Dont like going on the bay.................Cos, I usually go on looking for something in particular..............but getting loads of other stuff I didnt even want!!


----------



## packrat (Dec 15, 2010)

I bought my Promaster with the bracelet - it looked better like that to me but took longer to find one. Sadly it is one of the worst original straps I have had, vying for that title with the legendarily poor Vostok straps! It feels very cheap n nasty.

I suggest that you may well be better off looking for a Strapcode or something else aftermarket to fit.
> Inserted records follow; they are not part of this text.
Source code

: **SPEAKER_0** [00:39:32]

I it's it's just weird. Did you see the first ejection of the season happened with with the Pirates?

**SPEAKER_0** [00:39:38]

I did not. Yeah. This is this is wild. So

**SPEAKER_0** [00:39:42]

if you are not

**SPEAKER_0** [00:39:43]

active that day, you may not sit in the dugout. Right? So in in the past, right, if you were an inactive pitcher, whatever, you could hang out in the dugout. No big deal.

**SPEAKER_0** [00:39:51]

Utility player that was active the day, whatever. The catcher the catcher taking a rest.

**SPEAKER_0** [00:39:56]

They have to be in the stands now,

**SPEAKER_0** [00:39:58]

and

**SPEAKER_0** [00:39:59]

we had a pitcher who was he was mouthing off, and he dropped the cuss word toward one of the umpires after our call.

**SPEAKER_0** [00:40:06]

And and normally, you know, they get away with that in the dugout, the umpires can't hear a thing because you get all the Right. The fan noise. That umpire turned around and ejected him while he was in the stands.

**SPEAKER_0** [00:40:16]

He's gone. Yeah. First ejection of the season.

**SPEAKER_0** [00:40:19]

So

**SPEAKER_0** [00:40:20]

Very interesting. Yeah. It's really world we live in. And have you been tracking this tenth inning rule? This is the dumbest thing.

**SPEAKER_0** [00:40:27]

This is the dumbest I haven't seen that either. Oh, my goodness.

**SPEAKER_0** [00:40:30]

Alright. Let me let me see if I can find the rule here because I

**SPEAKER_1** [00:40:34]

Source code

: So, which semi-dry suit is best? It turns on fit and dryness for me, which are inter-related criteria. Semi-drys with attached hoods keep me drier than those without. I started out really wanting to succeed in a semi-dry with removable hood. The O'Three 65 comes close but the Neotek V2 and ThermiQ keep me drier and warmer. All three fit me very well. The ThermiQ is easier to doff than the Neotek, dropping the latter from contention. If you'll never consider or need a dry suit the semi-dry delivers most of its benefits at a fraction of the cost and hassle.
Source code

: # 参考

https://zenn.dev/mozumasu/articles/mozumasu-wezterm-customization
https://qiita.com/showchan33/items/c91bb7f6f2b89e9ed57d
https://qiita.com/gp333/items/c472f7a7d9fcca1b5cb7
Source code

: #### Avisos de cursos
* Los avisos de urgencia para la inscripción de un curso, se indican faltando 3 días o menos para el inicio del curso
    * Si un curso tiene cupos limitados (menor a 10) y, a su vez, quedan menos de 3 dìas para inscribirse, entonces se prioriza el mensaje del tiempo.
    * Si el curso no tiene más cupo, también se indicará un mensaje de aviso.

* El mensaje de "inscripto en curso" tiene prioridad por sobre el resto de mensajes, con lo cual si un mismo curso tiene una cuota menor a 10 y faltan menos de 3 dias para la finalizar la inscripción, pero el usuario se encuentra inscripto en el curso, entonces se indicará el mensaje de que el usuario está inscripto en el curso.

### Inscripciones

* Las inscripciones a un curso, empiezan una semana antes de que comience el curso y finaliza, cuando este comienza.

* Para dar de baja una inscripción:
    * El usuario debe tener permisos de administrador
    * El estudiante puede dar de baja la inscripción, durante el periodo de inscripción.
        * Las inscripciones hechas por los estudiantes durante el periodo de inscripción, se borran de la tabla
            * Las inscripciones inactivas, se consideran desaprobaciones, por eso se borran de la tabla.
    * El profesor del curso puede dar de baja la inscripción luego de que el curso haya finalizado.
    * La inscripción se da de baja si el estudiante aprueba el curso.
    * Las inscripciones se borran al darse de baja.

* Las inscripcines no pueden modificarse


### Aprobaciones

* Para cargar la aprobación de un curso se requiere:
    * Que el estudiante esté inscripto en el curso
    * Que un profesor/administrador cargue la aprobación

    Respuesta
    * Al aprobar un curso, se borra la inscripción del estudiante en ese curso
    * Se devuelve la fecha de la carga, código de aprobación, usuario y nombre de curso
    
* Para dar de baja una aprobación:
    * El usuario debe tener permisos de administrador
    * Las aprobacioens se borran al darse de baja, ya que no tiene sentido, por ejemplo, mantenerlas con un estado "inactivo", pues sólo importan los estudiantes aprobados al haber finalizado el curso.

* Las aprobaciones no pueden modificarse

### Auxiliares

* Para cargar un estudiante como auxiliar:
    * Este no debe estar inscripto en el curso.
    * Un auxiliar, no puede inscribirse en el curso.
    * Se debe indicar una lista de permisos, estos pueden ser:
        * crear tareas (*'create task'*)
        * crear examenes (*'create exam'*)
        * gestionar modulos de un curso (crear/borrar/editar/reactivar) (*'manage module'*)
At the moment I have a sharkmesh on mine which I quite like!

I hate being negative, however to be honest I think that little of the strap that I wouldn't even sell you mine!


----------



## marley (Dec 22, 2012)

packrat said:


> I bought my Promaster with the bracelet - it looked better like that to me but took longer to find one. Sadly it is one of the worst original straps I have had, vying for that title with the legendarily poor Vostok straps! It feels very cheap n nasty.
> 
> I suggest that you may well be better off looking for a Strapcode or something else aftermarket to fit. At the moment I have a sharkmesh on mine which I quite like!
> 
> I hate being negative, however to be honest I think that little of the strap that I wouldn't even sell you mine!


 Thanks for that....

Good idea actually!


----------



## taffyman (Apr 26, 2011)

20 or22 mm?


----------



## marley (Dec 22, 2012)

Its 20mm H.

But I "think"! Im sorted now thanks anyway!


----------